Directions: Print the lines beginning with the one that contains "La pureza y" and stopping after the one that contains "Поделитесь мнением". Leave the pictures out of your answer.

Data:
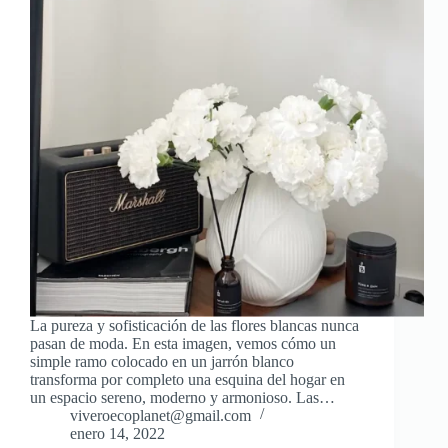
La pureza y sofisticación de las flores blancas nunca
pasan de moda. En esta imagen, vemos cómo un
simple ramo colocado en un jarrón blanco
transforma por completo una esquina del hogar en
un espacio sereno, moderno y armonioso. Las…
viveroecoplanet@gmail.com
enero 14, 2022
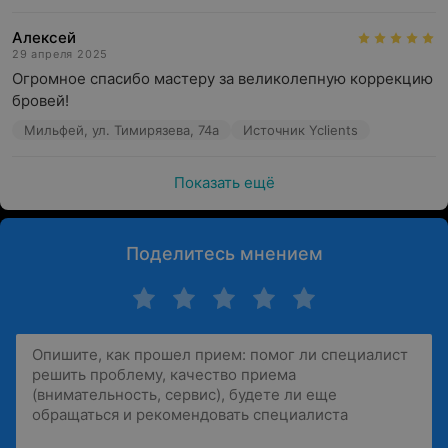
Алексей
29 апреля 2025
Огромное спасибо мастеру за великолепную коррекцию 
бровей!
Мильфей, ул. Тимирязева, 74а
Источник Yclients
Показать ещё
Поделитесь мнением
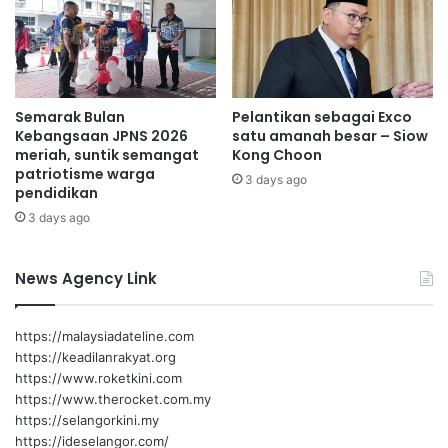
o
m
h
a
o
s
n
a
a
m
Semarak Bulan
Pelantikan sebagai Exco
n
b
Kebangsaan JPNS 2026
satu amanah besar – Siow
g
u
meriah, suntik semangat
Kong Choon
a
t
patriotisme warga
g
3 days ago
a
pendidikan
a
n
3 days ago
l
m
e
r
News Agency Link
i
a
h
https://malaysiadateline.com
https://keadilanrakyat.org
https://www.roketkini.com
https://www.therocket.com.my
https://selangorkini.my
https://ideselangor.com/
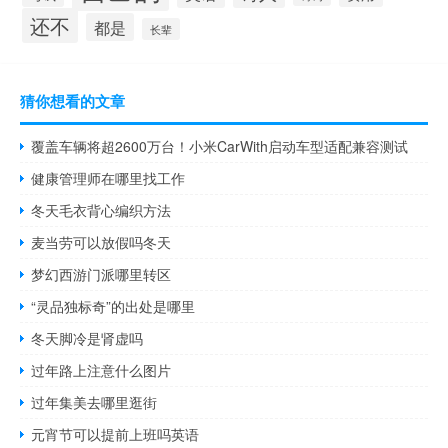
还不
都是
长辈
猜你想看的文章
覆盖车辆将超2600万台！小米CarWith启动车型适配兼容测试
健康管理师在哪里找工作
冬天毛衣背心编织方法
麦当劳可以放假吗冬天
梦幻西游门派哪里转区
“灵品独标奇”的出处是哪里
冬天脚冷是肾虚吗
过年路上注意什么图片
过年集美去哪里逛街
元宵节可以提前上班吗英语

* * *

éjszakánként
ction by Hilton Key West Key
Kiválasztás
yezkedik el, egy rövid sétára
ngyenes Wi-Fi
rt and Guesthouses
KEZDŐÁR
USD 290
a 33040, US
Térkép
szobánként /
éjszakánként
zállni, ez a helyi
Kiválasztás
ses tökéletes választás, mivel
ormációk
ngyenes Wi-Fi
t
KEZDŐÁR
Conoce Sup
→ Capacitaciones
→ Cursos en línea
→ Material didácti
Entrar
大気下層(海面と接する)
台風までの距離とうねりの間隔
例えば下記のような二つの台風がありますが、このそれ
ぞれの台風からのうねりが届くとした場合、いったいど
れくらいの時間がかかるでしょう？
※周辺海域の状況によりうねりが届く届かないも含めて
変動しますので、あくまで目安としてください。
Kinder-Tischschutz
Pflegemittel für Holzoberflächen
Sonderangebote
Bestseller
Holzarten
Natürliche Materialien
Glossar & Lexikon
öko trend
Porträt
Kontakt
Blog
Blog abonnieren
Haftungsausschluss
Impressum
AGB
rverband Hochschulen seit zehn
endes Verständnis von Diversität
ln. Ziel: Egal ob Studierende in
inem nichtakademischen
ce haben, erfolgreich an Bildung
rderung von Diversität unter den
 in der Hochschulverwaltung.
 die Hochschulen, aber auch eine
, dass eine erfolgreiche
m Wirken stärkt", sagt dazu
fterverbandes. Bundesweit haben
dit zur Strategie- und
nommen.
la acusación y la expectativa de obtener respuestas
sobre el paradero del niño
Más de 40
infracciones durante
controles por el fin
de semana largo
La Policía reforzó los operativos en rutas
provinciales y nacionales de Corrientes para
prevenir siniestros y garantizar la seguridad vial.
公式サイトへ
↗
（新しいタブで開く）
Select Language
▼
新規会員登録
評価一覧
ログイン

* * *

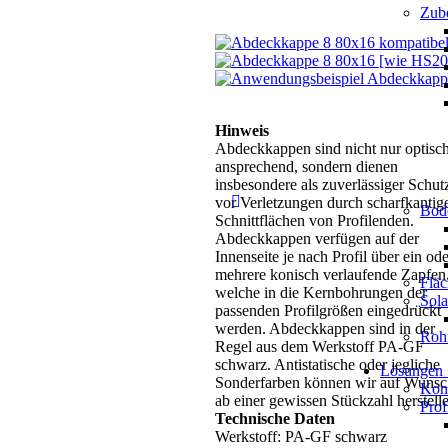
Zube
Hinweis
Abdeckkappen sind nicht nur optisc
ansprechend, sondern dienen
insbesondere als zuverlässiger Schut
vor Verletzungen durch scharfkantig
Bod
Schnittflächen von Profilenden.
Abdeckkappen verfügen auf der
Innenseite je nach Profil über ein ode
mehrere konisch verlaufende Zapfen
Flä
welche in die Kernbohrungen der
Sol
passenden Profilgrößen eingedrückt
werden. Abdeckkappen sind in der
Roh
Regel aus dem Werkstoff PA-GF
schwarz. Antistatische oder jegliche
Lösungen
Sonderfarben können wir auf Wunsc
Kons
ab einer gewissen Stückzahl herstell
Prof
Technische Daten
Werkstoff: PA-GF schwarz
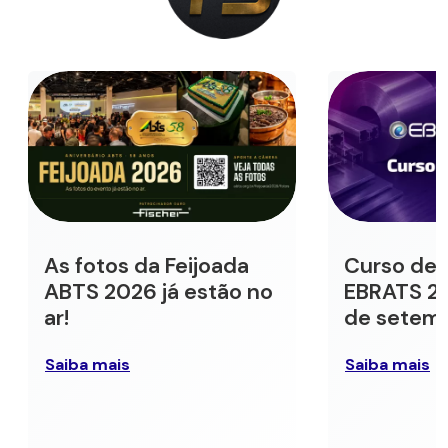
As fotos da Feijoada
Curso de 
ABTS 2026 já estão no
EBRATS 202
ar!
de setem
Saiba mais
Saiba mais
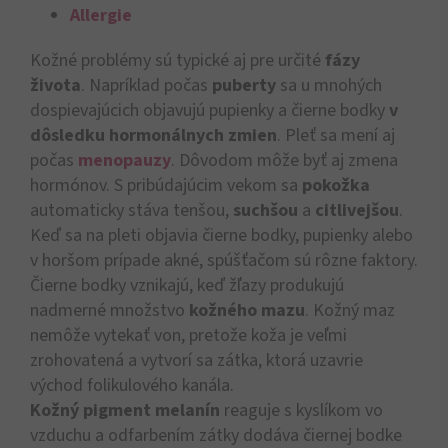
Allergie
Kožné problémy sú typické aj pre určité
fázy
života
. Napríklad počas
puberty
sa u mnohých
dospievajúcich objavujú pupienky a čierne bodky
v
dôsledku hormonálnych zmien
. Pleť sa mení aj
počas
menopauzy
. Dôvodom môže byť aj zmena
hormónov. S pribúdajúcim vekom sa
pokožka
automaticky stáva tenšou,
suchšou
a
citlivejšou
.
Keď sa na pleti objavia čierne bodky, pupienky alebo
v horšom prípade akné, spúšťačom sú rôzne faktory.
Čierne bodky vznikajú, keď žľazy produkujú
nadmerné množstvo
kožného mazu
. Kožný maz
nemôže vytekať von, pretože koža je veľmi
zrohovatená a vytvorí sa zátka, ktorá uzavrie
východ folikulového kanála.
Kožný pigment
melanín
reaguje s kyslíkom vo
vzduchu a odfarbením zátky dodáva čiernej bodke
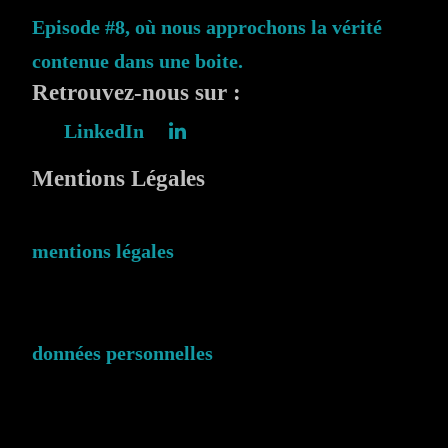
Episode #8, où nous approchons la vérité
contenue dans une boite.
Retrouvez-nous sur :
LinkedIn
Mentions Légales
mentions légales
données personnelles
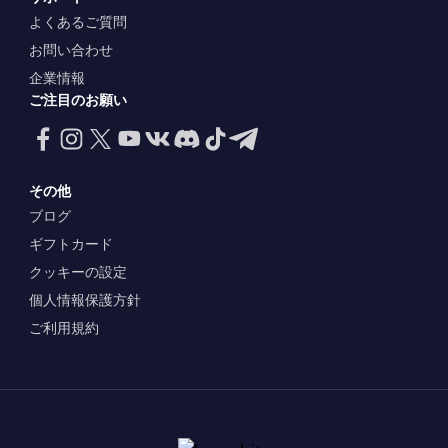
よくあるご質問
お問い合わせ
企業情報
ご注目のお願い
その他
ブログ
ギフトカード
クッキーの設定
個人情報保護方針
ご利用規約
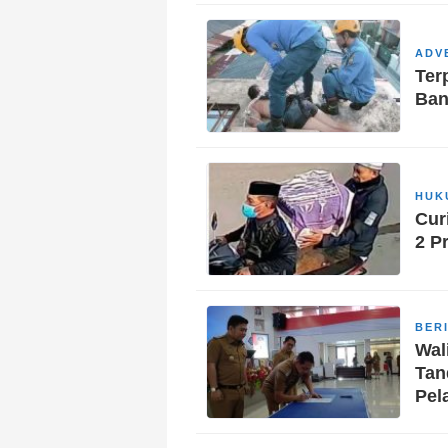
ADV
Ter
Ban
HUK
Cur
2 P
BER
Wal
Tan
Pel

Solution for this problem:
La pureza y sofisticación de las flores blancas nunca
pasan de moda. En esta imagen, vemos cómo un
simple ramo colocado en un jarrón blanco
transforma por completo una esquina del hogar en
un espacio sereno, moderno y armonioso. Las…
viveroecoplanet@gmail.com
enero 14, 2022
Алексей
29 апреля 2025
Огромное спасибо мастеру за великолепную коррекцию 
бровей!
Мильфей, ул. Тимирязева, 74а
Источник Yclients
Показать ещё
Поделитесь мнением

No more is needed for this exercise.